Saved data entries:
◇ ◇ ◇ ◇
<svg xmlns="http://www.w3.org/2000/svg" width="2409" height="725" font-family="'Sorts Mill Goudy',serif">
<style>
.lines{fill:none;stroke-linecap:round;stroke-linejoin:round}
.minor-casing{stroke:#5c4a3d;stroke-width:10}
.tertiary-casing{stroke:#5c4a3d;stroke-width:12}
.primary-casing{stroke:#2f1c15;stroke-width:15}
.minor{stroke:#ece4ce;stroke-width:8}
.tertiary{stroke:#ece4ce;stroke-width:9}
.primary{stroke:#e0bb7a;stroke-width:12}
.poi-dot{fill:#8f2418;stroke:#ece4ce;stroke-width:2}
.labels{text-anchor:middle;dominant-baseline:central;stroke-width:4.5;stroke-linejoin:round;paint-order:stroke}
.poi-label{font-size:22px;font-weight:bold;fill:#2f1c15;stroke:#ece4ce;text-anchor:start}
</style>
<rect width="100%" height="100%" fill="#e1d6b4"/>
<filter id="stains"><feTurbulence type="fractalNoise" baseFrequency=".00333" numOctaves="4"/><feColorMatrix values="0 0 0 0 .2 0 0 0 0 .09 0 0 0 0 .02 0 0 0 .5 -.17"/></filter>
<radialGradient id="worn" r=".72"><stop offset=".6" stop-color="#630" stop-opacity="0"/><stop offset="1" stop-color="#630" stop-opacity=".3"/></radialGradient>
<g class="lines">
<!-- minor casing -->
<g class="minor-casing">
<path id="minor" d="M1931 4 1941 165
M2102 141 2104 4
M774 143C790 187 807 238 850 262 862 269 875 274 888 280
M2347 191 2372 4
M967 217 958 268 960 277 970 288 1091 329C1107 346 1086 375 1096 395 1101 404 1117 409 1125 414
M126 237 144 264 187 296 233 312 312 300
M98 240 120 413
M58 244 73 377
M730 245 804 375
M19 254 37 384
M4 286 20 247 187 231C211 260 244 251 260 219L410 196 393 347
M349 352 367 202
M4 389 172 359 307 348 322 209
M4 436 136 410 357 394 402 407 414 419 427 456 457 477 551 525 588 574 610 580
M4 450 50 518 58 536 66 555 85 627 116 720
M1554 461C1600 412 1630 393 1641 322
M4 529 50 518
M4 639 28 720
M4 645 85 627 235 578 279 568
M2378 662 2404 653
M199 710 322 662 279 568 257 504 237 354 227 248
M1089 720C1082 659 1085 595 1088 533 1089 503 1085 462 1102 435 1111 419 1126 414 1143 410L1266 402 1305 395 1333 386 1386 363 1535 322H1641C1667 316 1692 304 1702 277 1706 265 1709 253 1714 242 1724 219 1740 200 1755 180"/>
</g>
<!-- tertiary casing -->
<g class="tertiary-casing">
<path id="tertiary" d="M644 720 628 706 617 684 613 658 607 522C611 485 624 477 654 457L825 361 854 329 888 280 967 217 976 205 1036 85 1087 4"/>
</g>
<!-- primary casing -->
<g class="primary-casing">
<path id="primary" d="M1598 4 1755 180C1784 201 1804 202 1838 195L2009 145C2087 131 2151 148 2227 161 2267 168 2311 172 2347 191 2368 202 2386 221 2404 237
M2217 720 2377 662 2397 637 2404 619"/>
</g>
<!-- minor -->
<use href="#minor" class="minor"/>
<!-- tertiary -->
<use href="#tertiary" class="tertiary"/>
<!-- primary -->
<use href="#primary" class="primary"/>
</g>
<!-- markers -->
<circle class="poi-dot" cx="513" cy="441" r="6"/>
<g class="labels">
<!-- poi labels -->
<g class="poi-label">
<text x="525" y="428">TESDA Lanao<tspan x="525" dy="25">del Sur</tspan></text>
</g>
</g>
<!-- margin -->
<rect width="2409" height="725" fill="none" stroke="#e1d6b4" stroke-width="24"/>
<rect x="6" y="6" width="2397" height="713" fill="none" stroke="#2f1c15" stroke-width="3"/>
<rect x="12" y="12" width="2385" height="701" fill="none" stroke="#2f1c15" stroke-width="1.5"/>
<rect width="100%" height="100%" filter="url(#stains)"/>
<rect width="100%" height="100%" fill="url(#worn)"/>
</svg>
◇ ◇ ◇ ◇
Give back the complete data, each line unchanged.

Response box =
<svg xmlns="http://www.w3.org/2000/svg" width="2409" height="725" font-family="'Sorts Mill Goudy',serif">
<style>
.lines{fill:none;stroke-linecap:round;stroke-linejoin:round}
.minor-casing{stroke:#5c4a3d;stroke-width:10}
.tertiary-casing{stroke:#5c4a3d;stroke-width:12}
.primary-casing{stroke:#2f1c15;stroke-width:15}
.minor{stroke:#ece4ce;stroke-width:8}
.tertiary{stroke:#ece4ce;stroke-width:9}
.primary{stroke:#e0bb7a;stroke-width:12}
.poi-dot{fill:#8f2418;stroke:#ece4ce;stroke-width:2}
.labels{text-anchor:middle;dominant-baseline:central;stroke-width:4.5;stroke-linejoin:round;paint-order:stroke}
.poi-label{font-size:22px;font-weight:bold;fill:#2f1c15;stroke:#ece4ce;text-anchor:start}
</style>
<rect width="100%" height="100%" fill="#e1d6b4"/>
<filter id="stains"><feTurbulence type="fractalNoise" baseFrequency=".00333" numOctaves="4"/><feColorMatrix values="0 0 0 0 .2 0 0 0 0 .09 0 0 0 0 .02 0 0 0 .5 -.17"/></filter>
<radialGradient id="worn" r=".72"><stop offset=".6" stop-color="#630" stop-opacity="0"/><stop offset="1" stop-color="#630" stop-opacity=".3"/></radialGradient>
<g class="lines">
<!-- minor casing -->
<g class="minor-casing">
<path id="minor" d="M1931 4 1941 165
M2102 141 2104 4
M774 143C790 187 807 238 850 262 862 269 875 274 888 280
M2347 191 2372 4
M967 217 958 268 960 277 970 288 1091 329C1107 346 1086 375 1096 395 1101 404 1117 409 1125 414
M126 237 144 264 187 296 233 312 312 300
M98 240 120 413
M58 244 73 377
M730 245 804 375
M19 254 37 384
M4 286 20 247 187 231C211 260 244 251 260 219L410 196 393 347
M349 352 367 202
M4 389 172 359 307 348 322 209
M4 436 136 410 357 394 402 407 414 419 427 456 457 477 551 525 588 574 610 580
M4 450 50 518 58 536 66 555 85 627 116 720
M1554 461C1600 412 1630 393 1641 322
M4 529 50 518
M4 639 28 720
M4 645 85 627 235 578 279 568
M2378 662 2404 653
M199 710 322 662 279 568 257 504 237 354 227 248
M1089 720C1082 659 1085 595 1088 533 1089 503 1085 462 1102 435 1111 419 1126 414 1143 410L1266 402 1305 395 1333 386 1386 363 1535 322H1641C1667 316 1692 304 1702 277 1706 265 1709 253 1714 242 1724 219 1740 200 1755 180"/>
</g>
<!-- tertiary casing -->
<g class="tertiary-casing">
<path id="tertiary" d="M644 720 628 706 617 684 613 658 607 522C611 485 624 477 654 457L825 361 854 329 888 280 967 217 976 205 1036 85 1087 4"/>
</g>
<!-- primary casing -->
<g class="primary-casing">
<path id="primary" d="M1598 4 1755 180C1784 201 1804 202 1838 195L2009 145C2087 131 2151 148 2227 161 2267 168 2311 172 2347 191 2368 202 2386 221 2404 237
M2217 720 2377 662 2397 637 2404 619"/>
</g>
<!-- minor -->
<use href="#minor" class="minor"/>
<!-- tertiary -->
<use href="#tertiary" class="tertiary"/>
<!-- primary -->
<use href="#primary" class="primary"/>
</g>
<!-- markers -->
<circle class="poi-dot" cx="513" cy="441" r="6"/>
<g class="labels">
<!-- poi labels -->
<g class="poi-label">
<text x="525" y="428">TESDA Lanao<tspan x="525" dy="25">del Sur</tspan></text>
</g>
</g>
<!-- margin -->
<rect width="2409" height="725" fill="none" stroke="#e1d6b4" stroke-width="24"/>
<rect x="6" y="6" width="2397" height="713" fill="none" stroke="#2f1c15" stroke-width="3"/>
<rect x="12" y="12" width="2385" height="701" fill="none" stroke="#2f1c15" stroke-width="1.5"/>
<rect width="100%" height="100%" filter="url(#stains)"/>
<rect width="100%" height="100%" fill="url(#worn)"/>
</svg>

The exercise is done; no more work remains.